Why is free writing in terms of school writing deemed such a waste. I mean, what standard are we addressing? What are we producing? (How about fluency and thought organizing skills?) There’s such a raft of laws in school writing — myths, as Donald Murray correctly labels them.
So, today is a holiday, part of an entire week of celebrating puttering at home, lunching with friends and then my family comes over Friday afternoon for our festivities. They go on into the midday Saturday with sleepovers.
Being on holiday and not mindful of the clock, I feel extra free to do free writing. I don’t have to have a story. This moment watching the wind stir the leaves in the back yard, and small birds flitting from branch to wire, while the sky darkens into a soft grey blue, instead of lightens. The north bay will get some rain and the mountains will get lots of snow. Here, in the south bay, we will get a chilly breeze and a cloudy day.
Certainly a reader won’t follow without sensory details. And so my mind won’t follow an abstract thought very long without bringing it into focus with an analogy.

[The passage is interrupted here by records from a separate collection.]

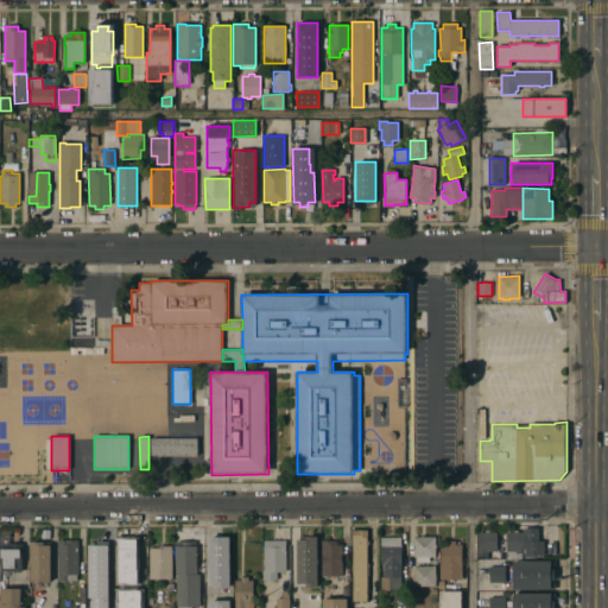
[(197,438),(197,455),(151,456),(150,438),(197,438)]
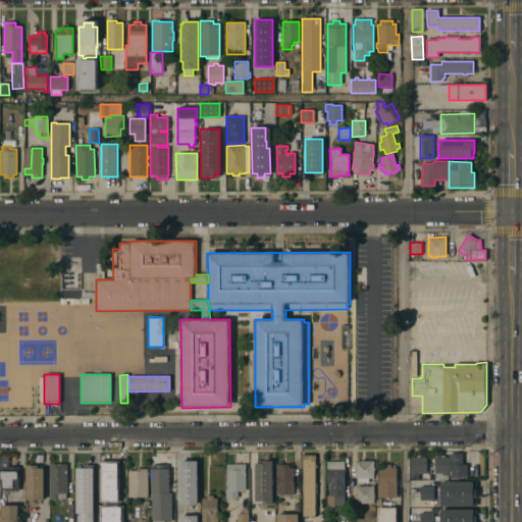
[(398,452),(384,452),(384,463),(398,463),(398,452)]
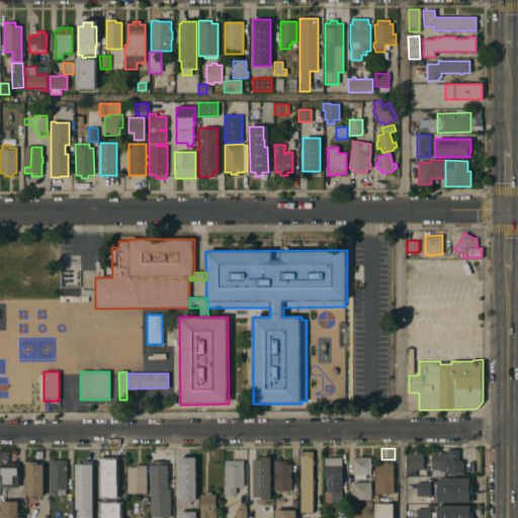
[(431,453),(437,453),(437,451),(440,451),(440,453),(445,453),(445,449),(458,449),(458,460),(462,460),(462,473),(445,473),(445,471),(444,471),(444,477),(431,477),(431,453)]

The opposite of free writing might be constrained writing. Planning writing and structuring how it will go in advance is not a bad thing to do, for some projects, perhaps. But, in general, writing is like cooking or painting. One doesn’t work the plan. Well, I don’t in the kitchen. I have endured the discipline of French cooking from recipe books and that was good exercise. However, I cannot cook by the book. You can kiss by the book, if you want, but recipes are general information and hints for secret seasonings. They are not composing in a saute pan.
I should not say much about painting because it has been so long since I’ve actually sat down with watercolors and painted. But I remember that, even with a view of the bay at Pacific Grove in front of me, and the wild play of light through waves and over dunes, I have to experiment and play with what happens on that slab of watercolor paper.

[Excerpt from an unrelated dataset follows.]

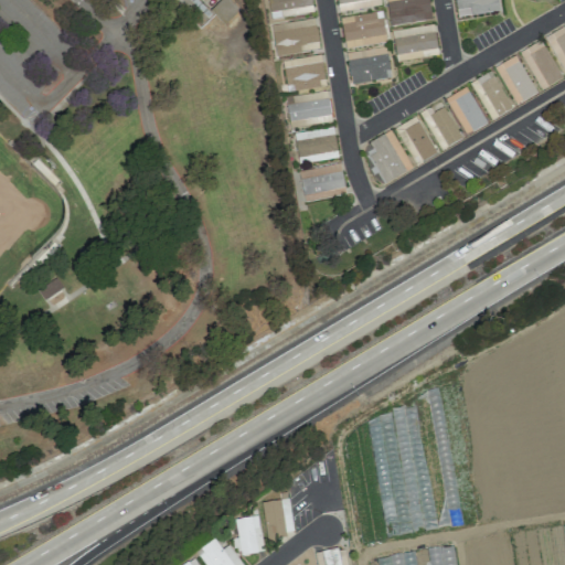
[(193,0),(173,0),(181,10),(193,0)]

So free writing has another advantage, if one takes it up as a habit, say, like exercising on a cycle, doing arms weights, meditating, etc. It is a playful approach. A let’s-see-what’s-up kind of start. It allows felt-sense and it lets the words themselves drive turn of phrase. The thoughts from the writing create the next bit of writing.
The story of my thinking and the sheer joy of having time during the day to sit at my tidied up writing desk will have to suffice. I do have a bigger writing project. I’ve wanted a project bigger than blogging and it has come to mind. However, it is a collaborative with two other teachers. I am going to trust my free writing to take me into those memoirs. Yes, there’s always still going to be fix it up “dental drafts” and critical editing, but so much depends upon (not the red wheel barrow) the flexible mind that can talk onto a page.